Background Identification of autoantibodies associated with rheumatoid arthritis has been of major interest. In this context, we have previously identified for the first time α-enolase (ENO) as a new auto-antigen in early RA. ENO is an evolutionary conserved protein involved both in glycolysis pathway and as a plasminogen receptor which confer it a role in anti-infectious inflammatory response. In vivo, preliminary studies showed that ENO had immunomodulatory effect in the collagen induced arthritis mouse model.  To better understand the immunological mechanisms of ENO, the aim of this in vitro study was to determine the effects of ENO on PBMCs from healthy donors.
Methods In one hand, PBMCs or different cell types (monocytes, B and T cells, and immature dendritic cells [iDC]) (n = 3) were cultured with ENO (20 µg/mL) or Bovine Serum Albumin (20 µg/mL). TNFα and IL-10 production was measured in the supernatants by ELISA at different times. On the other hand, TNFα and IL-10 production were evaluated in PBMCs, monocytes or B and T cells after LPS stimulation and pre-incubation with ENO for 24 h (n = 3).

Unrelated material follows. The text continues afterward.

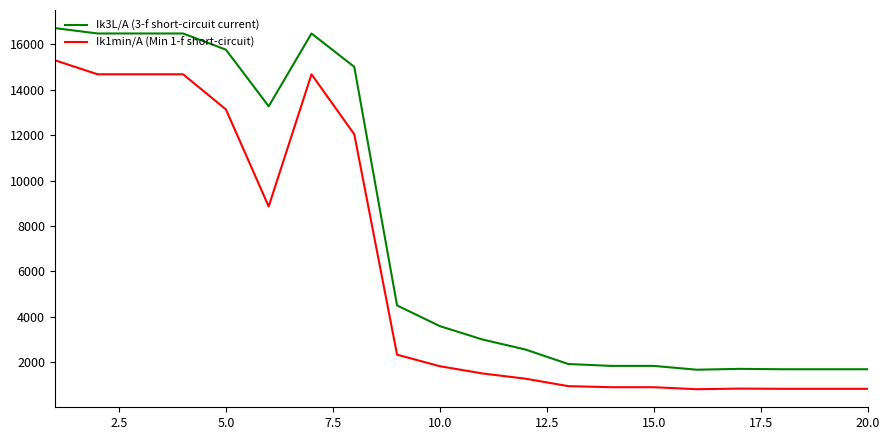

How many lines are shown in the chart?

2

Cytometric analyses have evaluated the ability of ENO to inhibit the differentiation of monocytes into iDC. Before differentiation into iDC (GM-CSF and IL-4), monocytes (1.106 cells/mL) were incubated with ENO (20 or 50 µg/mL) for 24 h.

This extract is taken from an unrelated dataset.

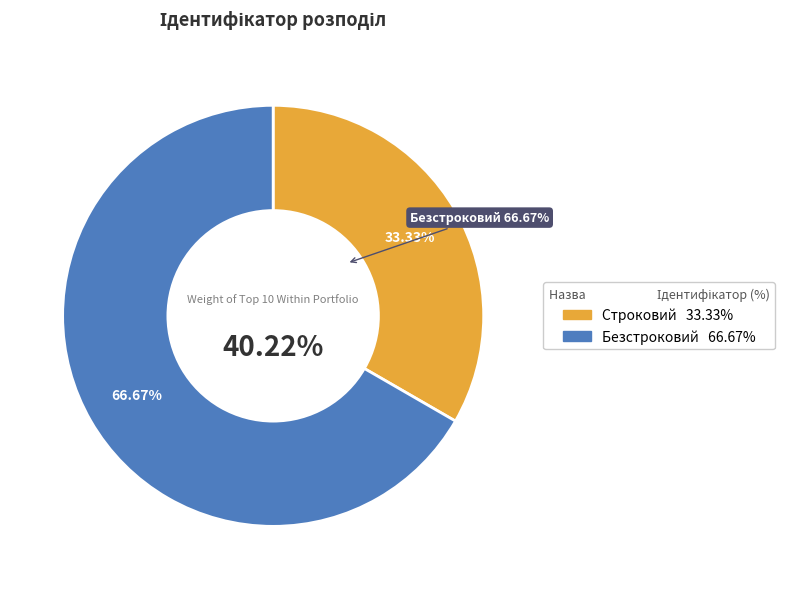

To the nearest percent, what is the combined percentage of Строковий and Безстроковий?

100%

Results In cultures of PBMCs, monocytes or iDC, ENO induces, dose dependently, an early production of TNFα followed by extended secretion of IL-10. PBMCs or individual cells (monocytes, B and T cells) stimulated by LPS secreted successively TNFα and IL-10, while PBMCs or individual cells, stimulated by LPS but previously incubated with ENO for 24 h did not secrete these cytokines.
In contrast to LPS, ENO did not induce differentiation of immature dendritic cells into mature cells. But ENO has not the capacity to inhibit differentiation from monocytes to iDC.
Conclusions This study suggests that ENO has no pro-inflammatory effect unlike LPS. Indeed, ENO might have immunomodulatory properties via IL-10 production. Others studies focused on an extended cytokine panel and different signalling pathways are underway to better understand the immunological mechanisms induced by ENO.
C Guillou et al, Arthritis and Rheumatism 2011; 63:S815.